» **The task**
The whole listing, apart from its images, should be restated word for word.

☆ ☆ ☆ ☆ ☆ ☆ ☆

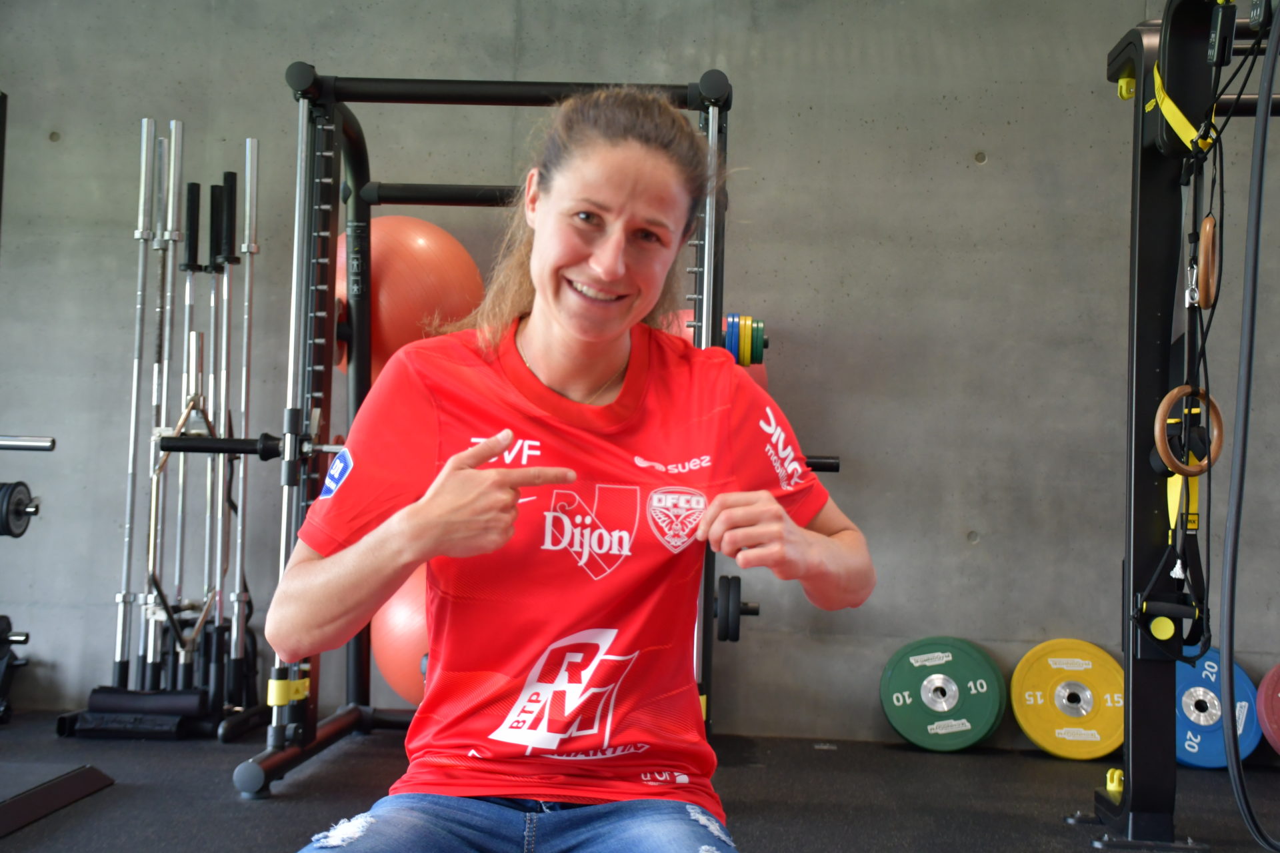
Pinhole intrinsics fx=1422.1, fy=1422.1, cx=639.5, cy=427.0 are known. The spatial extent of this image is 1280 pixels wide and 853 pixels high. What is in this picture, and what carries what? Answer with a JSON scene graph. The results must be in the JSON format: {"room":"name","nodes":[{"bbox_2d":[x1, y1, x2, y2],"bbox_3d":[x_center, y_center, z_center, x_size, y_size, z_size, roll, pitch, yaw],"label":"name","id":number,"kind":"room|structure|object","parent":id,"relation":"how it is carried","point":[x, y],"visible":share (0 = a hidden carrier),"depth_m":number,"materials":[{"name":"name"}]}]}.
{"room":"gym","nodes":[
{"label":"gym","id":0,"kind":"room"},
{"bbox_2d":[0,0,1279,749],"bbox_3d":[0.340,-0.489,4.268,7.122,2.803,0.195,1,-3,3],"label":"concrete wall","id":1,"kind":"structure","parent":0,"point":[853,282],"depth_m":4.16,"materials":[{"name":"grey concrete"}]},
{"bbox_2d":[0,706,1279,852],"bbox_3d":[-0.065,0.767,1.530,6.300,0.104,5.242,1,-3,3],"label":"floor","id":2,"kind":"structure","parent":0,"point":[813,752],"depth_m":3.12,"materials":[{"name":"black rubber"}]},
{"bbox_2d":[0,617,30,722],"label":"dumbbell","id":3,"kind":"object","parent":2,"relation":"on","point":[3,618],"visible":0.97,"depth_m":3.85,"materials":[{"name":"black"}]},
{"bbox_2d":[0,764,113,836],"bbox_3d":[-1.461,0.712,2.604,0.764,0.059,0.943,1,-3,3],"label":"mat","id":4,"kind":"object","parent":2,"relation":"on","point":[66,779],"visible":1,"depth_m":2.84,"materials":[{"name":"black"}]},
{"bbox_2d":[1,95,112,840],"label":"squat rack","id":5,"kind":"object","parent":2,"relation":"on","point":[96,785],"visible":0.99,"depth_m":2.88,"materials":[{"name":"black"}]},
{"bbox_2d":[0,480,39,538],"bbox_3d":[-1.526,0.179,3.257,0.266,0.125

☆ ☆ ☆ ☆ ☆ ☆ ☆

» **Exercise solution**
Pinhole intrinsics fx=1422.1, fy=1422.1, cx=639.5, cy=427.0 are known. The spatial extent of this image is 1280 pixels wide and 853 pixels high. What is in this picture, and what carries what? Answer with a JSON scene graph. The results must be in the JSON format: {"room":"name","nodes":[{"bbox_2d":[x1, y1, x2, y2],"bbox_3d":[x_center, y_center, z_center, x_size, y_size, z_size, roll, pitch, yaw],"label":"name","id":number,"kind":"room|structure|object","parent":id,"relation":"how it is carried","point":[x, y],"visible":share (0 = a hidden carrier),"depth_m":number,"materials":[{"name":"name"}]}]}.
{"room":"gym","nodes":[
{"label":"gym","id":0,"kind":"room"},
{"bbox_2d":[0,0,1279,749],"bbox_3d":[0.340,-0.489,4.268,7.122,2.803,0.195,1,-3,3],"label":"concrete wall","id":1,"kind":"structure","parent":0,"point":[853,282],"depth_m":4.16,"materials":[{"name":"grey concrete"}]},
{"bbox_2d":[0,706,1279,852],"bbox_3d":[-0.065,0.767,1.530,6.300,0.104,5.242,1,-3,3],"label":"floor","id":2,"kind":"structure","parent":0,"point":[813,752],"depth_m":3.12,"materials":[{"name":"black rubber"}]},
{"bbox_2d":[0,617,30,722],"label":"dumbbell","id":3,"kind":"object","parent":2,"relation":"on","point":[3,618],"visible":0.97,"depth_m":3.85,"materials":[{"name":"black"}]},
{"bbox_2d":[0,764,113,836],"bbox_3d":[-1.461,0.712,2.604,0.764,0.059,0.943,1,-3,3],"label":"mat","id":4,"kind":"object","parent":2,"relation":"on","point":[66,779],"visible":1,"depth_m":2.84,"materials":[{"name":"black"}]},
{"bbox_2d":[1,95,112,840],"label":"squat rack","id":5,"kind":"object","parent":2,"relation":"on","point":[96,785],"visible":0.99,"depth_m":2.88,"materials":[{"name":"black"}]},
{"bbox_2d":[0,480,39,538],"bbox_3d":[-1.526,0.179,3.257,0.266,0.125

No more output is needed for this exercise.